What is Kadaster’s contribution to the Dutch SDI?
Spatial Data Infrastructure (SDI) comprises of five elements which include data, standards, people, institutions and technology. Geonovum is a Dutch governmental organisation that is specifically responsible for the national geoinformation standards. Geonovum is an important party with respect to the standards, while Kadaster is an important player in both technology and data. We are a national data provider with a lot of data available and thus become an important part of our NSDI.
Let us now talk about Kadaster International’s mandate.
Kadaster International is a consultancy service that we provide the world over. Our focus is on government to government advisory. We started by showing other people the working of our system and the tremendous benefits that it can offer. However, over the years we have learnt that it is not just about projecting our system to other countries but also to advice people on how to setup their own systems. Of course, it can be either formal or informal, depending on the situation in a country. In that sense, we have developed ourselves a lot and have become consultants in taking account for other requirements and systems. We are at present involved in setting up the Social Tenure Domain Model, which is designed to help other countries to not only put together the formal rights of land and ownership but also the informal rights. We can also help in using this system in countries that have a majority of slums by helping them in setting up the value of land, ownership of land and the use of land. So, we are more in land use and land administration now rather than in cadastral mapping.
Does Kadaster International provides these consultancy services at a price or free of cost?
Kadaster International is allowed to do these activities but not with profit motive, rather it should be based on a cost recovery model. While we do ask for a tariff or price for these services, in practice it means that most of the time we have to look for a financing organisation like the World Bank or the Dutch Ministry of Foreign Affairs. We use the funds of these financing organisations to fill in the demands of different countries around the world.
Land administratioin is something that varies a lot between regions and also has a lot of legacy systems? How do you adapt to local conditions in such a situation?
While in the Netherlands, we use tablet PCs, GPS and other such modern devices to map to centimetre accuracy, it is extremely difficult to do so in a country like Rwanda. In Rwanda, we went into the field and saw that the rural people can identify their own fields very well in an orthophoto of their area. They could indicate their area with a pen. So we suggested the use of digital pen, which turned out to be a very quick way to collect data. It is a beautiful example of a system that is very well adapted to the local level of knowledge and technology.

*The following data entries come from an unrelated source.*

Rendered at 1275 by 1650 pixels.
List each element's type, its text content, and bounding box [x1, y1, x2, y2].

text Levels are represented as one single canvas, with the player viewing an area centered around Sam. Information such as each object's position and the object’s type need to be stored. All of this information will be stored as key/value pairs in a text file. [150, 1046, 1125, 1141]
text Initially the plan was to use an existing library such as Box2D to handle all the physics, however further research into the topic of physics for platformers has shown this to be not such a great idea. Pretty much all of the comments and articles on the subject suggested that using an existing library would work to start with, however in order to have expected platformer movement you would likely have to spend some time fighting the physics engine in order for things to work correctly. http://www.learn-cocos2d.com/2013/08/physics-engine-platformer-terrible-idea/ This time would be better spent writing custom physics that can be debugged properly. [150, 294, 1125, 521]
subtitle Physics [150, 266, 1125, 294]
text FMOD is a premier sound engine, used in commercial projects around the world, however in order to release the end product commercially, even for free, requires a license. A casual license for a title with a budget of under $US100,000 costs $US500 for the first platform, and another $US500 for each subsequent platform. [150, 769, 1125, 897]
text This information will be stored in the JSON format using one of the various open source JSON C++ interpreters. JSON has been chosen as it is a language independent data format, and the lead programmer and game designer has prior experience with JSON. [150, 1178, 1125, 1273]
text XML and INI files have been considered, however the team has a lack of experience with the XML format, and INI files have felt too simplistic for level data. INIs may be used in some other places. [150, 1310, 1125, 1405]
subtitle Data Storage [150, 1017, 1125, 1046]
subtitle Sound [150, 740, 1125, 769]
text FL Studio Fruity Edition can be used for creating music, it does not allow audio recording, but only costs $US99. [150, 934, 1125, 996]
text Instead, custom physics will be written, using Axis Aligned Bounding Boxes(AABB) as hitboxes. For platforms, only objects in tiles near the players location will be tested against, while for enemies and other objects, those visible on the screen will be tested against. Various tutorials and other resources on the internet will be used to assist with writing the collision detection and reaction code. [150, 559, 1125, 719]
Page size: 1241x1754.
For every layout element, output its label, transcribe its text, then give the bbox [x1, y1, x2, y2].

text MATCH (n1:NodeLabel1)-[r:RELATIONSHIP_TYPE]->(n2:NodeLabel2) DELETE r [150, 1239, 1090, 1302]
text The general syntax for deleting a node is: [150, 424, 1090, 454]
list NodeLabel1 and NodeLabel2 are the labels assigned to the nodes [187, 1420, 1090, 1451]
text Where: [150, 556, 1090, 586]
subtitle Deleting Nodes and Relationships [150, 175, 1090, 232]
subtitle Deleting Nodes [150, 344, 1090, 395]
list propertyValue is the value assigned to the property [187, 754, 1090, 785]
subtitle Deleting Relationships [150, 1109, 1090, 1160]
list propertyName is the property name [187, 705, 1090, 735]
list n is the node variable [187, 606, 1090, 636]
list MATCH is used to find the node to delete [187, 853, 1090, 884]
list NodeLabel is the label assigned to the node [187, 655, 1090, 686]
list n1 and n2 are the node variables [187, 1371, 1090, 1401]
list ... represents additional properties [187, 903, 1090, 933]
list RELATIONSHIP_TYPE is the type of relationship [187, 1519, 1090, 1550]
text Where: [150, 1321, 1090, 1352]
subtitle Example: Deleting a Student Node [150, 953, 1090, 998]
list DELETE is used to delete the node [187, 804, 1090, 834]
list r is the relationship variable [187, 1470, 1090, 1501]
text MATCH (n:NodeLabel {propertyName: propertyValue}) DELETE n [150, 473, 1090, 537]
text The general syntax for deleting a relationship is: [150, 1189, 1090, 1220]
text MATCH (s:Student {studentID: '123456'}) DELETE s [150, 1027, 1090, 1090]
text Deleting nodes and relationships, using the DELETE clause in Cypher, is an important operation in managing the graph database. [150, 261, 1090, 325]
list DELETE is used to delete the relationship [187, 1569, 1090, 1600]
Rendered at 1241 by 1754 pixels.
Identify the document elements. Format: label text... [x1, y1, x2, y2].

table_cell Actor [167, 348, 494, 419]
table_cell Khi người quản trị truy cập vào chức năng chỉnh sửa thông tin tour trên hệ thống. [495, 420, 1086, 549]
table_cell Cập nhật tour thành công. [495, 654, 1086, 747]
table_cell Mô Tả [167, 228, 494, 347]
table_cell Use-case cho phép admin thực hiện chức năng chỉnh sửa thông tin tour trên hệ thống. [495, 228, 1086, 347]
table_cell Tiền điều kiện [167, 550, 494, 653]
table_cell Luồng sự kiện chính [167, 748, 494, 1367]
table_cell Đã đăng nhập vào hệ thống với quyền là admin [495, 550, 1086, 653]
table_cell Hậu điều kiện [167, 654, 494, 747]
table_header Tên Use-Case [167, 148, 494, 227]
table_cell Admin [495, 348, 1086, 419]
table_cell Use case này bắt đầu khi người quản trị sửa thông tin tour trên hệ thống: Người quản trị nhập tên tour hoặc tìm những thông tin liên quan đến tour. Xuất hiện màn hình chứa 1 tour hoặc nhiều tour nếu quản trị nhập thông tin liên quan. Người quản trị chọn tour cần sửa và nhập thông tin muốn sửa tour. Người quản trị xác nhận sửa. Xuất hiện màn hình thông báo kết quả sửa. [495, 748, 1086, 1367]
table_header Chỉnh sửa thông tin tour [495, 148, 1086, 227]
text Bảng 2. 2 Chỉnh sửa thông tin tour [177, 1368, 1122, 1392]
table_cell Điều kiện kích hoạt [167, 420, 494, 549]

Creating awareness is the first step towards realising the potential of land. What is Kadaster International’s initiative in creating awareness in developing countries?
Kadaster, together with ITC – Twente, has setup the United Nations School for Land Administration, which is involved in organising courses in the region. We have a course here in the Netherlands where people can come over and be at ITC for several weeks or months. As far as awareness and knowledge sharing is concerned, this school is a very important form of doing it for us. We use it in our promotion and also to get people connected to land administration. Besides, we do a lot of projects and courses abroad and participate in conferences to spread awareness.